*** Entries shown ***

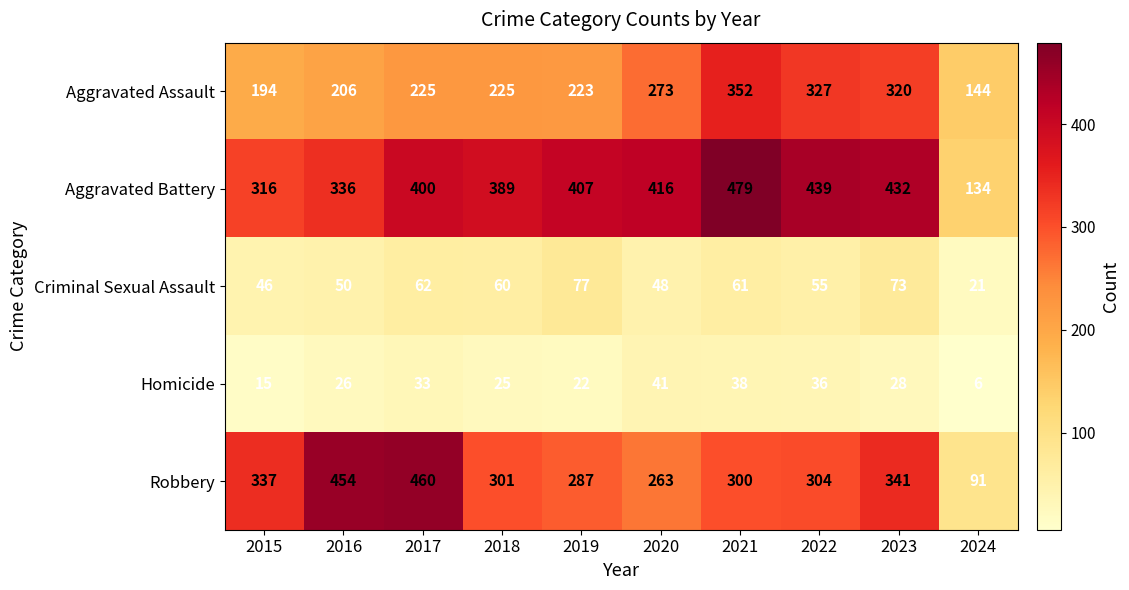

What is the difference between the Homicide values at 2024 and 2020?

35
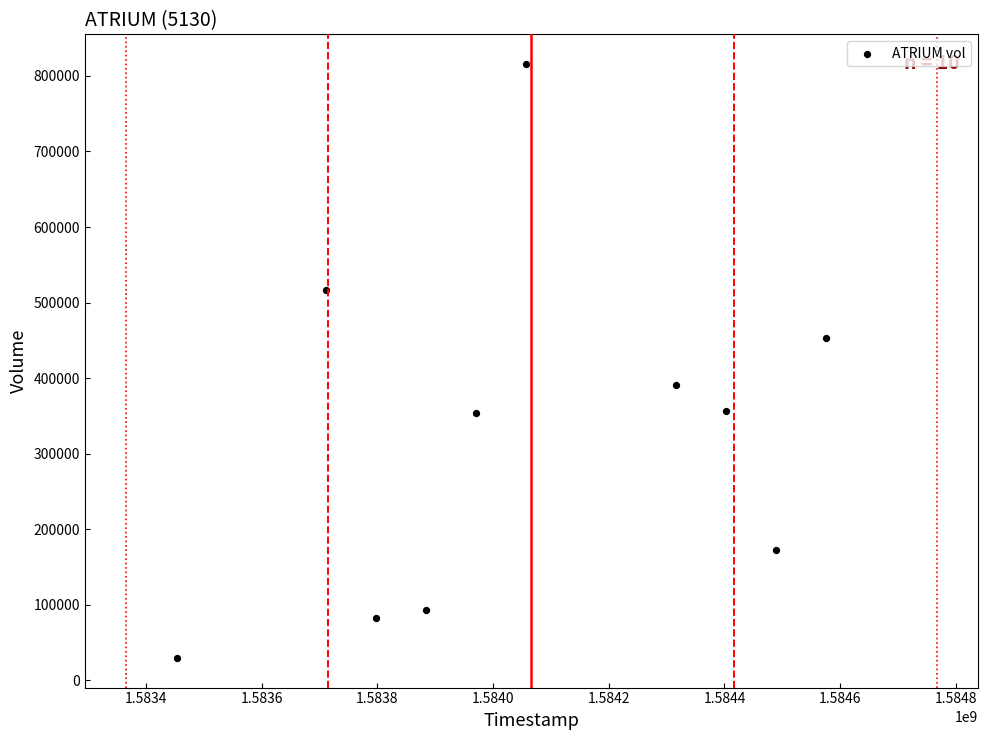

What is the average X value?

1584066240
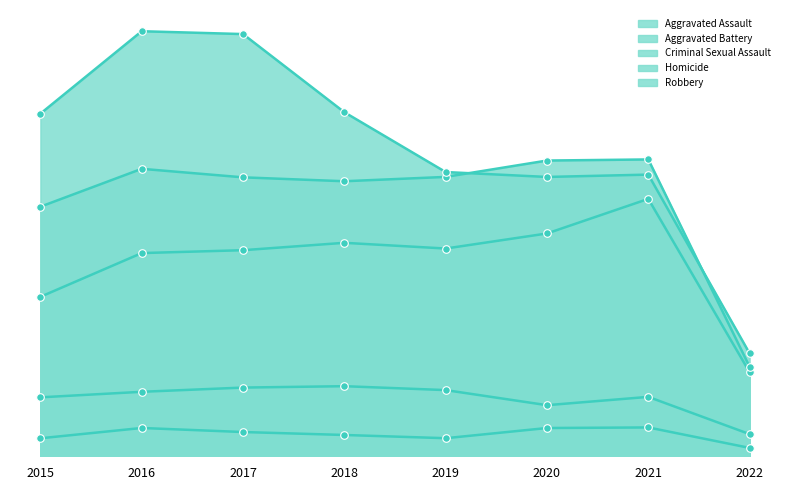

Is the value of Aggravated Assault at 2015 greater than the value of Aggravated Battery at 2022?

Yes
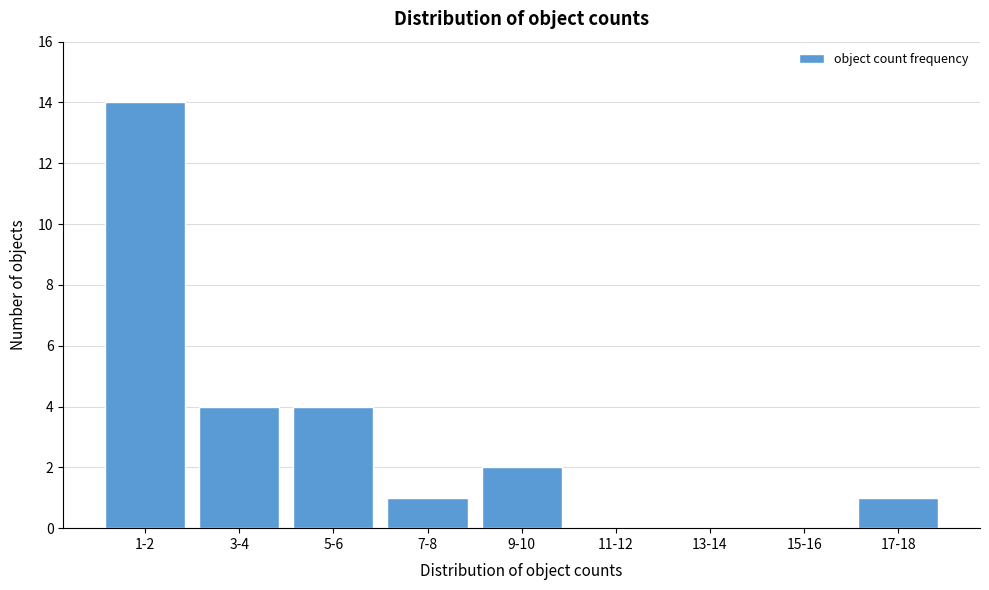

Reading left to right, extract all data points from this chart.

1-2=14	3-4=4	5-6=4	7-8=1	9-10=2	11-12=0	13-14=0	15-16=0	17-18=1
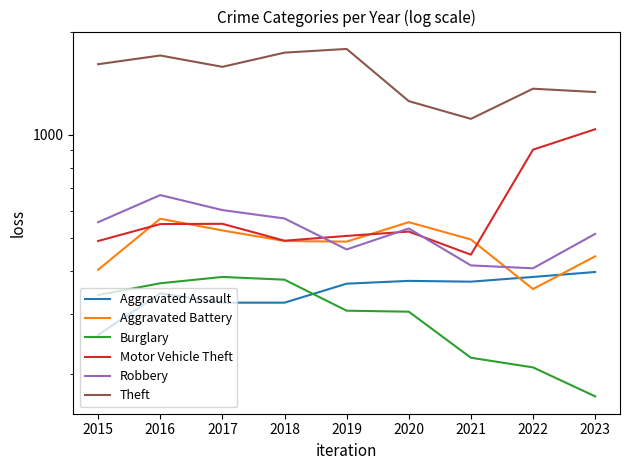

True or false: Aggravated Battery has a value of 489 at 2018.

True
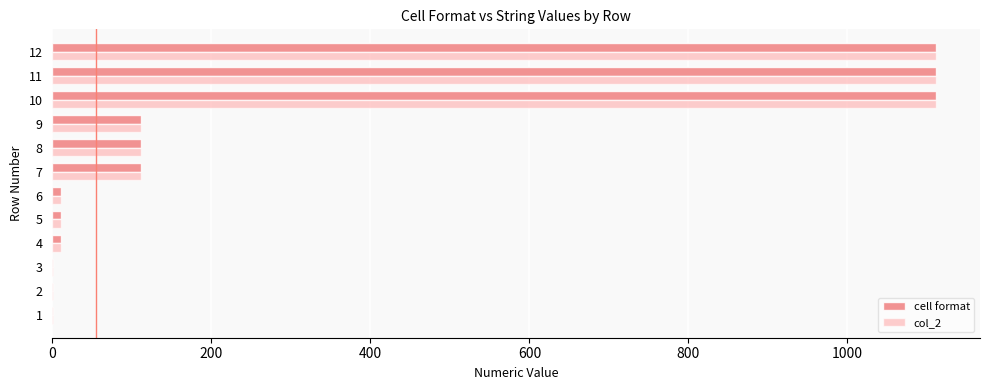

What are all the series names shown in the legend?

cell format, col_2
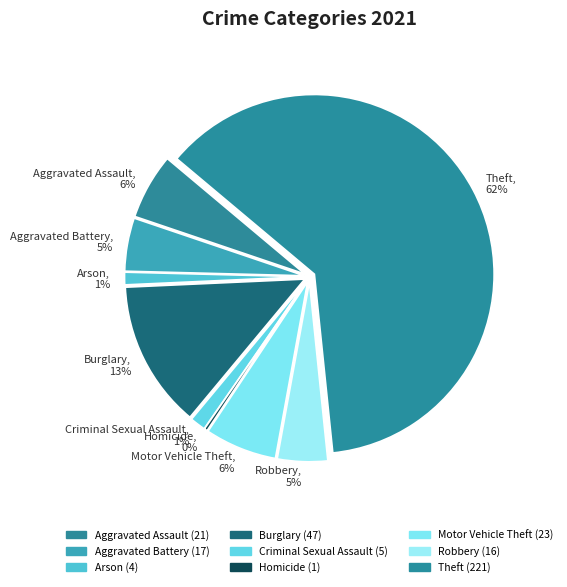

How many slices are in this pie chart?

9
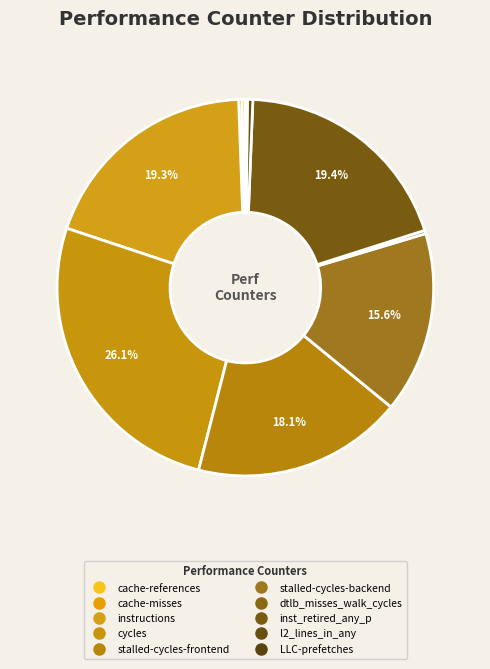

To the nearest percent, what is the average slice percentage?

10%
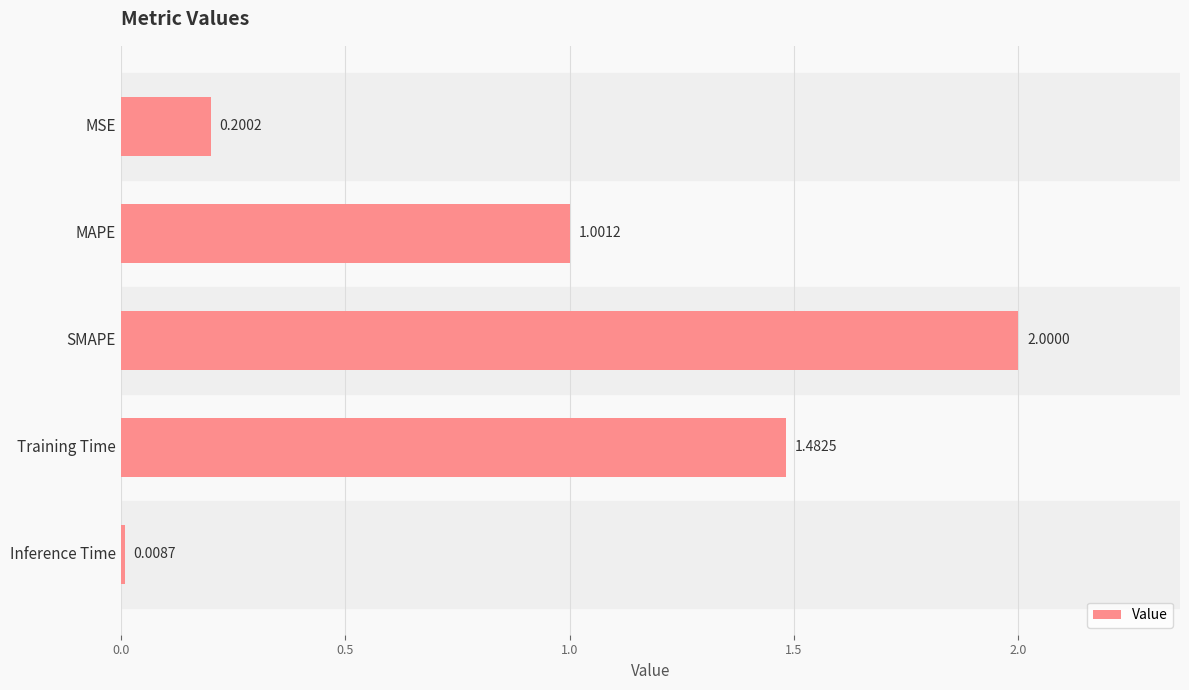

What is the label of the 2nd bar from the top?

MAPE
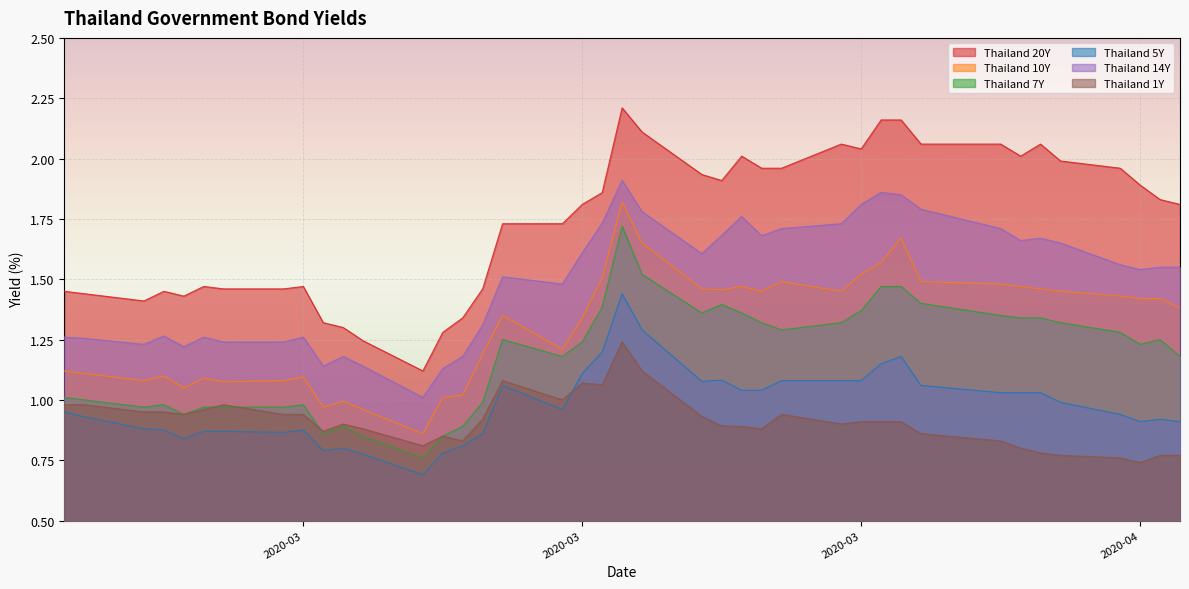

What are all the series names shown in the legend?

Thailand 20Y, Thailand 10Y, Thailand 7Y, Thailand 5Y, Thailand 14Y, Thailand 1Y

*** End of Entries shown ***

Description of the task: Can you copy out every line of the records above word for word, leaving out the pictures?

Answer section:
What is the difference between the Homicide values at 2024 and 2020?

35

What is the average X value?

1584066240

Is the value of Aggravated Assault at 2015 greater than the value of Aggravated Battery at 2022?

Yes

Reading left to right, extract all data points from this chart.

1-2=14	3-4=4	5-6=4	7-8=1	9-10=2	11-12=0	13-14=0	15-16=0	17-18=1

True or false: Aggravated Battery has a value of 489 at 2018.

True

What are all the series names shown in the legend?

cell format, col_2

How many slices are in this pie chart?

9

To the nearest percent, what is the average slice percentage?

10%

What is the label of the 2nd bar from the top?

MAPE

What are all the series names shown in the legend?

Thailand 20Y, Thailand 10Y, Thailand 7Y, Thailand 5Y, Thailand 14Y, Thailand 1Y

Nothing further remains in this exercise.